> **Extrahierter Text**:
▬▬▬▬▬▬

Anpassung an das 21. Jahrhundert
CSU will Soziale Marktwirtschaft zum Wahlkampfthema machen

dpa MÜNCHEN. Die CSU will das Konzept der Sozialen Marktwirtschaft weiterentwickeln und damit ihr wirtschaftspolitisches Profil für den Bundestagswahlkampf 2002 schärfen. Ziel sei es, die Überlegungen von CDU und CSU abschließend in ein gemeinsames Konzept zu bündeln und damit klar gegen die "Neue Mitte" der SPD Position zu beziehen, sagte am Donnerstag in München der Vorsitzende der CSU - Grundsatzkommission, Alois Glück.

Nach seinen Worten müsse die Soziale Marktwirtschaft den Anforderungen des 21. Jahrhunderts angepasst werden. Dazu gehörten unter anderem die Internationalisierung der Wirtschaft, der Umbruch in der Arbeitsorganisation und die besondere Bedeutung von Bildung und Weiterbildung.

Das Reformprojekt habe zum Ziel, einen Weg zu gestalten, mit dem Deutschland gleichermaßen leistungsfähiger und menschlicher wird, sagte Glück. Die CSU-Grundsatzkommission werde ihre Vorstellungen nun zusammen mit externen Experten erarbeiten. Auf dem Parteitag im Herbst nächsten Jahres soll dann ein entsprechendes Beschlusspapier verabschiedet werden.

▬▬▬▬▬▬

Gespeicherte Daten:
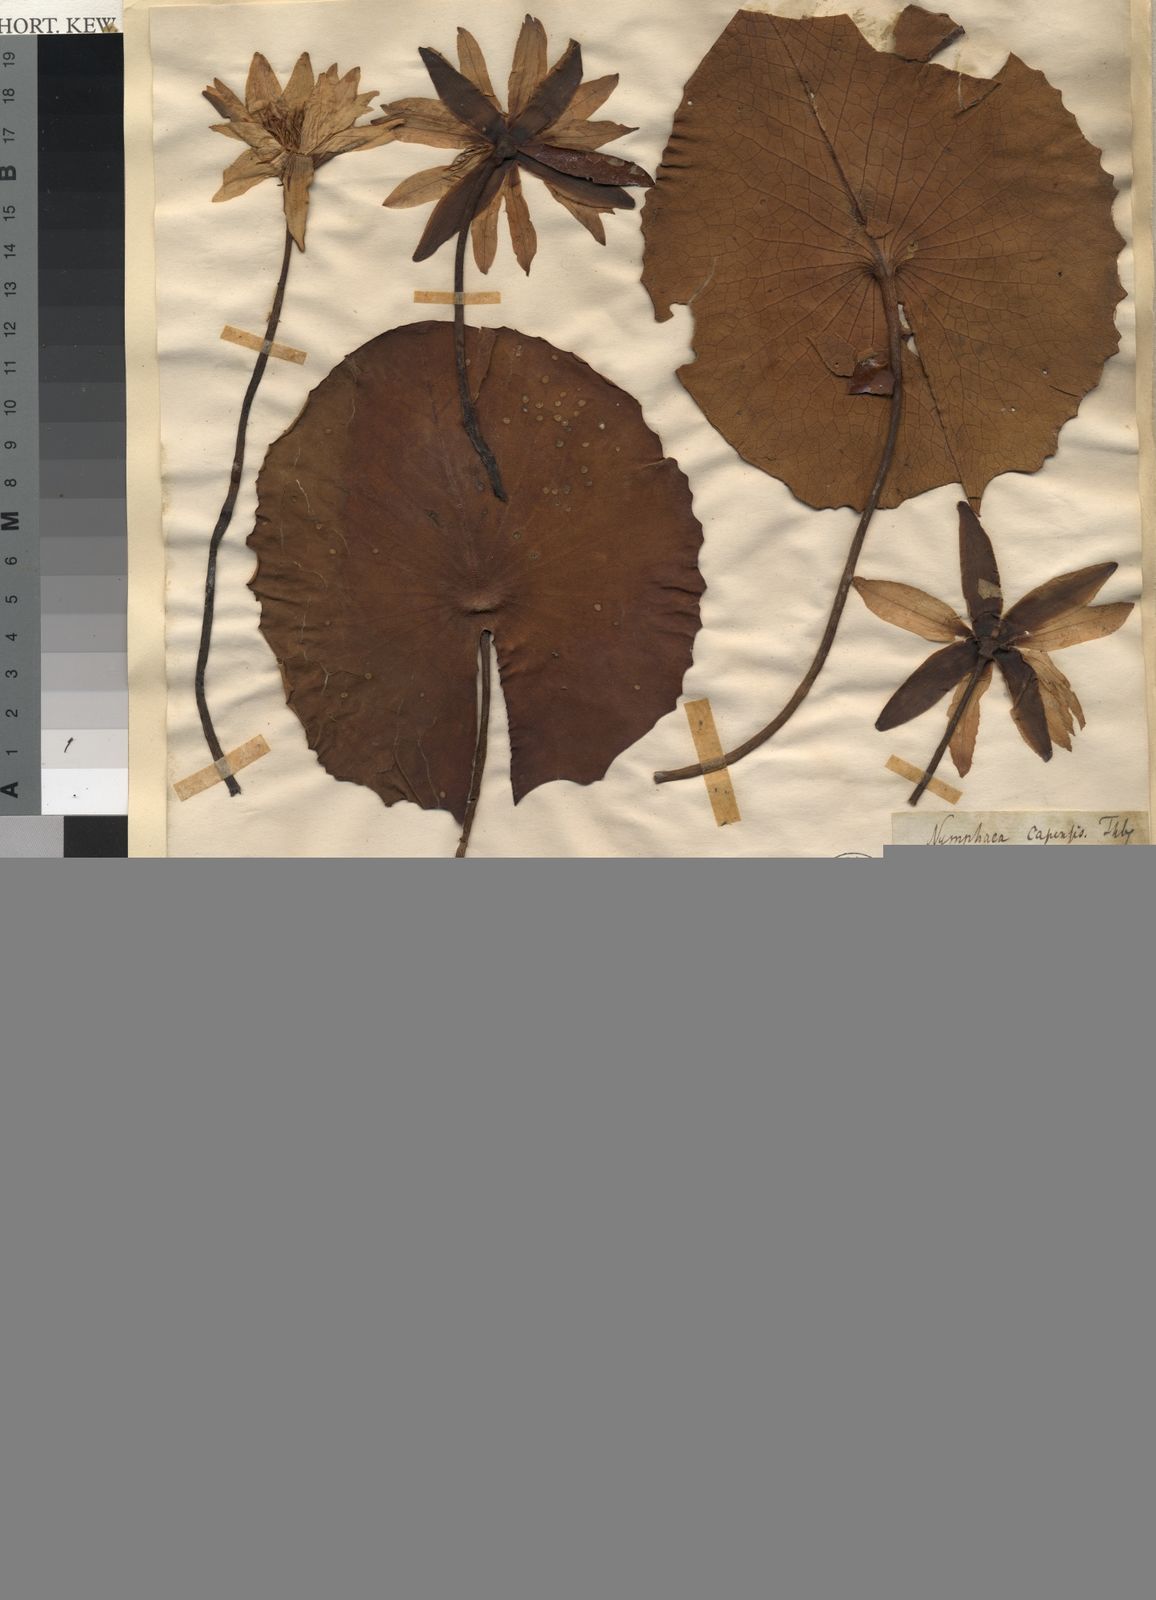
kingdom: Plantae
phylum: Tracheophyta
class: Magnoliopsida
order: Nymphaeales
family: Nymphaeaceae
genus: Nymphaea
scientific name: Nymphaea nouchali
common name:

▬▬▬▬▬▬

> **Aufgaben im Überblick**:
1. Geben Sie aus dem Artikel über die CSU den Abschnitt von „Nach seinen Worten“ bis einschließlich „Beschlusspapier verabschiedet werden.“ wortgetreu wieder.
2. Wer ist laut dem Artikel über die CSU der Vorsitzende der CSU-Grundsatzkommission?
3. Fassen Sie den Artikel über die CSU in zwei Sätzen zusammen.

> **Ergebnisse je Aufgabe**:
1.
Nach seinen Worten müsse die Soziale Marktwirtschaft den Anforderungen des 21. Jahrhunderts angepasst werden. Dazu gehörten unter anderem die Internationalisierung der Wirtschaft, der Umbruch in der Arbeitsorganisation und die besondere Bedeutung von Bildung und Weiterbildung.

Das Reformprojekt habe zum Ziel, einen Weg zu gestalten, mit dem Deutschland gleichermaßen leistungsfähiger und menschlicher wird, sagte Glück. Die CSU-Grundsatzkommission werde ihre Vorstellungen nun zusammen mit externen Experten erarbeiten. Auf dem Parteitag im Herbst nächsten Jahres soll dann ein entsprechendes Beschlusspapier verabschiedet werden.

2. Alois Glück

3. Die CSU will die Soziale Marktwirtschaft an die Anforderungen des 21. Jahrhunderts anpassen und damit ihr wirtschaftspolitisches Profil für den Bundestagswahlkampf 2002 schärfen, wobei die Überlegungen von CDU und CSU in ein gemeinsames Konzept gegen die „Neue Mitte“ der SPD gebündelt werden sollen. Nach Angaben von Alois Glück erarbeitet die CSU-Grundsatzkommission ihre Vorstellungen mit externen Experten, und auf dem Parteitag im Herbst nächsten Jahres soll ein Beschlusspapier verabschiedet werden.